Vicki’s Blog

20/04/20

Harm Reduction: The Only Show in town

If you turn to the recent issue of the  Parliamentary Review (click here) you might recognise the organisation featured on pages 26,27 and 28!

Reading through the whole magazine the most striking things (with the exception of the introduction by Liz Truss which misses the mark by so far it’s almost comedic) are the article around the lack of parity between the NHS and Social Care and the impact of austerity on vulnerable people. All of the articles detail how much the health and social care system is propped up by fantastic small and medium sized charities, delivering complex and much needed services. In this time of responding to COVID parity for social care has never been more important alongside the safety net the voluntary and Community Sector provides. This is especially pertinent in today’s news and questions around the impact COVID is having on vulnerable people in Care Homes.

When I wrote this article, what seems like a decade ago, it was calling for significant policy change around drug use and harm reduction services. Three asks about ensuring harm reduction was central to our drugs policy, a genuine end to austerity and a refocus on drugs as a health issue not a criminal justice one.

The need for harm reduction now is greater than ever, alcohol use has increased by 22% a report by the BBC stated on the 9th April, we expect that to remain high through April. The thoughts of people sitting at home, anxious, with no/significantly structure and a substance to hand to help them numb those thoughts is a scary one. Especially for those still dealing with the impact of when this happened in the economic downturn in the 1980’s.

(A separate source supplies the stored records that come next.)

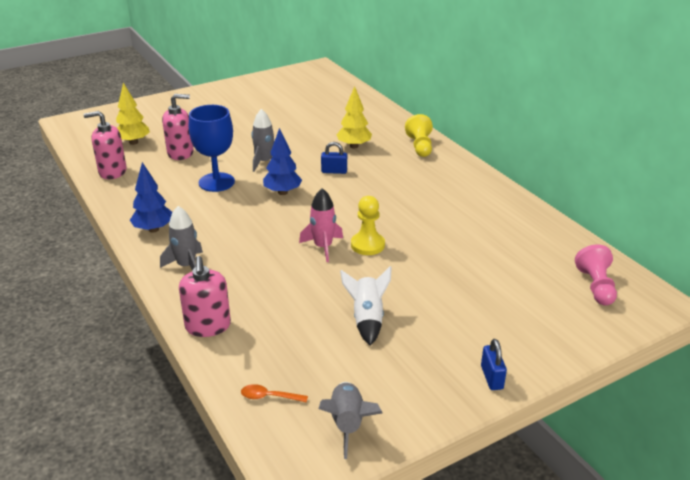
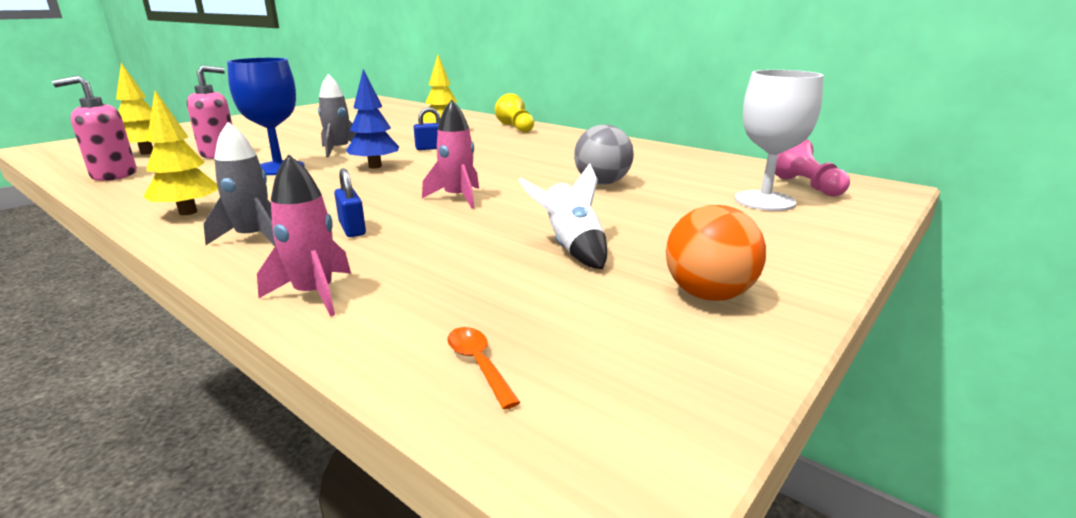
camera: 20 degrees left, 10 degrees down
(153, 229) = (188, 212): blue tree -> yellow tree
(208, 326) = (314, 294): pink soap dispenser -> pink rocket
(269, 397) = (478, 364): orange spoon -> orange spoon turned 75 degrees clockwise
(347, 424) = (652, 372): grey rocket -> none
(367, 245) = (515, 190): yellow pawn -> none
(419, 380) = (708, 295): none -> orange ball
(436, 249) = (602, 183): none -> grey ball
(491, 377) = (799, 273): blue padlock -> blue padlock (352, 229)
(542, 298) = (764, 201): none -> white goblet

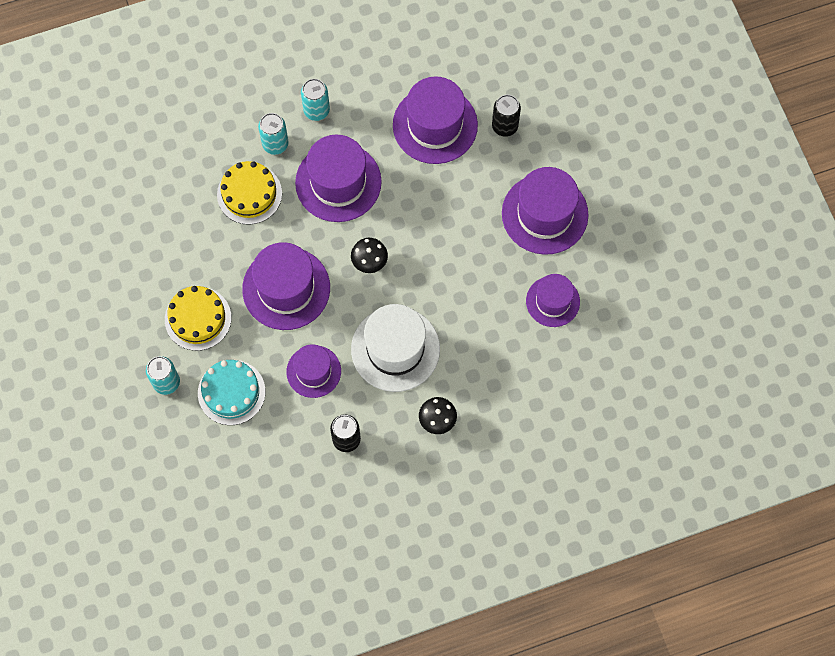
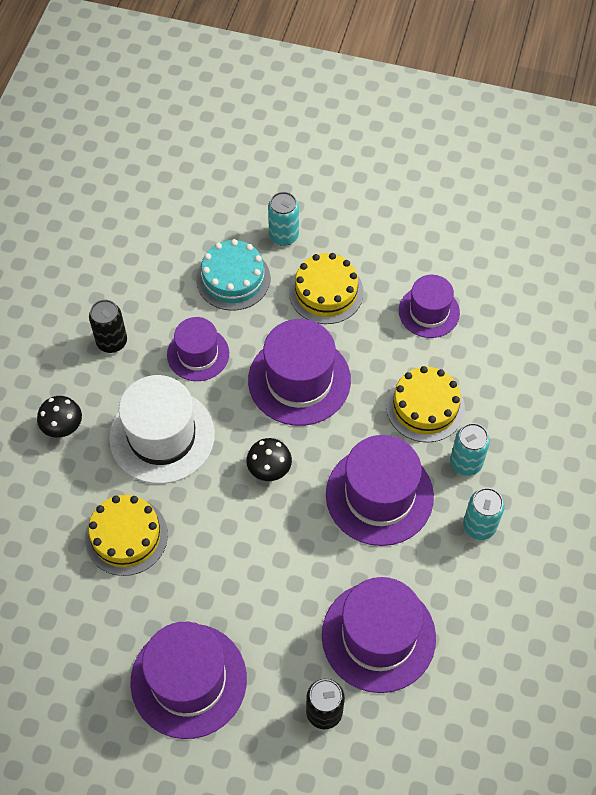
camera: 125 degrees right, 10 degrees down
(483, 318) = (126, 536): none -> yellow cake
(552, 301) = (88, 617): purple hat -> purple hat (429, 312)

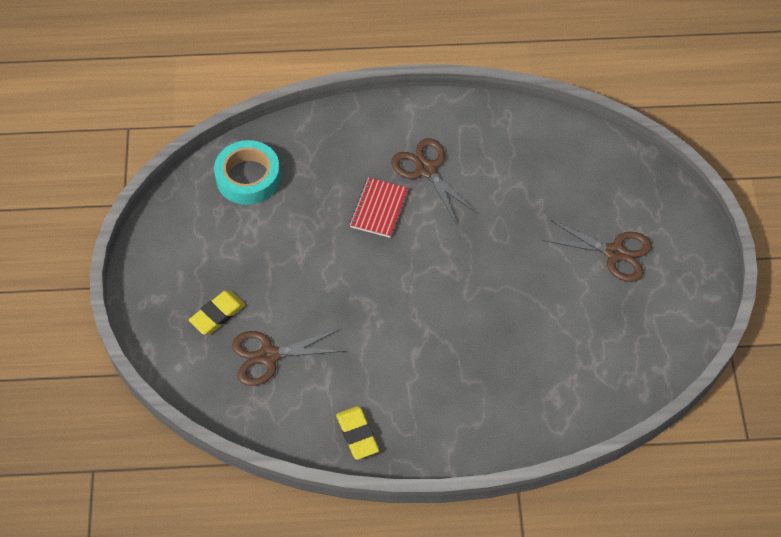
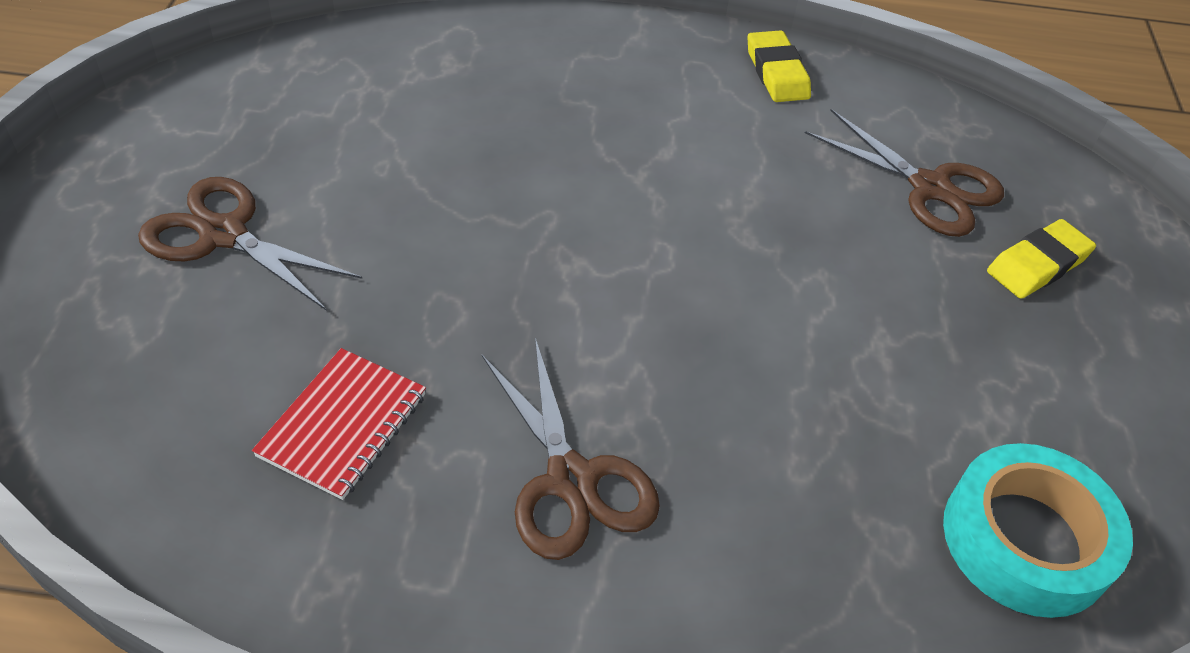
camera: 175 degrees left, 10 degrees down
(268, 356) = (930, 188): brown scissors -> brown scissors turned 45 degrees clockwise
(379, 209) = (702, 406): red notebook -> red notebook (343, 425)

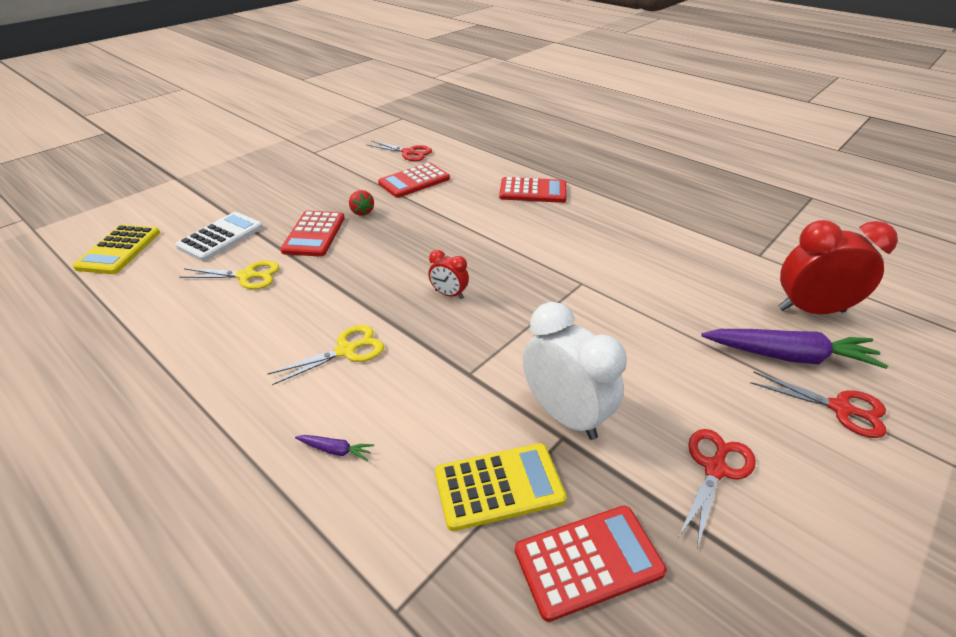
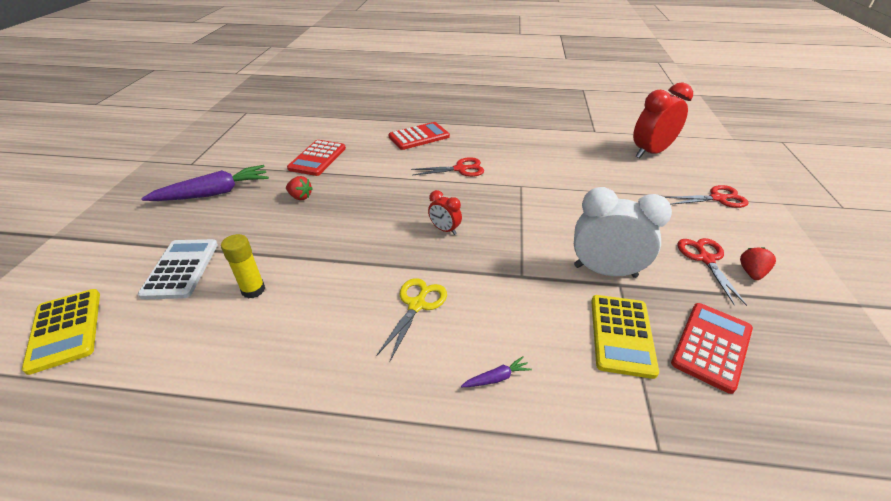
camera: 35 degrees left, 0 degrees up
(247, 276) = (253, 290): yellow scissors -> yellow glue stick
(314, 234) = (277, 230): red calculator -> none
(408, 153) = (285, 138): red scissors -> red scissors (460, 169)
(449, 294) = (444, 230): red clock -> red clock turned 45 degrees clockwise
(499, 486) = (621, 335): yellow calculator -> yellow calculator turned 150 degrees clockwise
(762, 519) = (751, 273): none -> red strawberry
(788, 356) = (668, 182): purple carrot -> purple carrot (213, 193)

We need more than ever a government that understands the principles of prevention and harm reduction. It’s vital that we undertake the following:

  1. Ensure that Needle Exchanges are open consistently and providing Naloxone like their lives depend on it – for some peoples will. We have no control over the illegal market where drugs are supplied and this creates a significant risk of adulteration of substances like fentanyl.
  2. Work on a prevention, advice and information project giving people the knowledge and tools to identify when they are consuming harmful levels of alcohol, providing them with support to keep on top of this.
  3. Ensure that our services are in good shape for when the health crisis slows down, this will reveal a significant social crisis. The current drug and alcohol treatment system has been so badly damaged by austerity that it cannot cope with pre COVID levels of alcohol use. We need to prepare now for post levels. There are 1.3 million admissions a year to UK hospitals related to alcohol. This will increase post COVID.

RISK 01

It’s our aim at Project 6 to work to these three principles alongside supporting those in recovery who have already made their changes. This is an exceptionally difficult time for them, isolation is literally the worst thing you can do. Our work is underpinned by one simple idea: you can’t recover if you are dead. Harm reduction is the only show in town.

 


01/04/20

Community Heroes

We have spent the last few years talking about assets and communities, attempting to practice Asset Based Community Development, and often failing to really grasp what this means. Now we have a chance to change that and let our communities and people lead the way – there is a plan -and it will work best if we use this rich network of people and communities who are so keen to support each other.

Community mobilisation has been phenomenal. New partnerships and interdependencies have formed – cross sectors and cross faiths, people are now working in ways, delivering services that they had no idea even existed two weeks ago. Behind them are a team of leaders moving the chess pieces around and unblocking things left, right and centre. Forming leadership teams across sectors, making things happen, quickly, strategically and in ways we never thought possible.

Chess 01 

There have been some tricky bits and even more tricky times ahead. Our sector’s needs are being ignored by the government, but there are some great champions for us fighting our corner. A plea; we need our voice amplified by colleagues across all sectors. For when this enormous change settles down the safety net we offer, will have shifted, and strengthened and be needed more than ever before. Health, social and income inequalities are being exposed more than ever, the people living tentatively on the breadline are now in free fall. Referrals to our local foodbank are nearly doubling each week, our crisis service is staffed 8 fold to handle the work, we are planning all the time but we don’t really know what for.

The new community heroes are emerging all the time, the restaurant owners who want to come and cook food for the street drinkers and homeless, the taxi drivers delivering baby milk to us this afternoon, the front line staff who are delivering new services with gusto (and with no PPE for weeks) and the ones at home developing new ways of working with vulnerable people, families and children and calming distressed people on the phone.

This is a story that is still being written, while there is exhaustion and fear, there is also hope and optimism and solidarity. There are some amazing things happening out here. Let’s make sure we take the very best of what’s happening and build around it.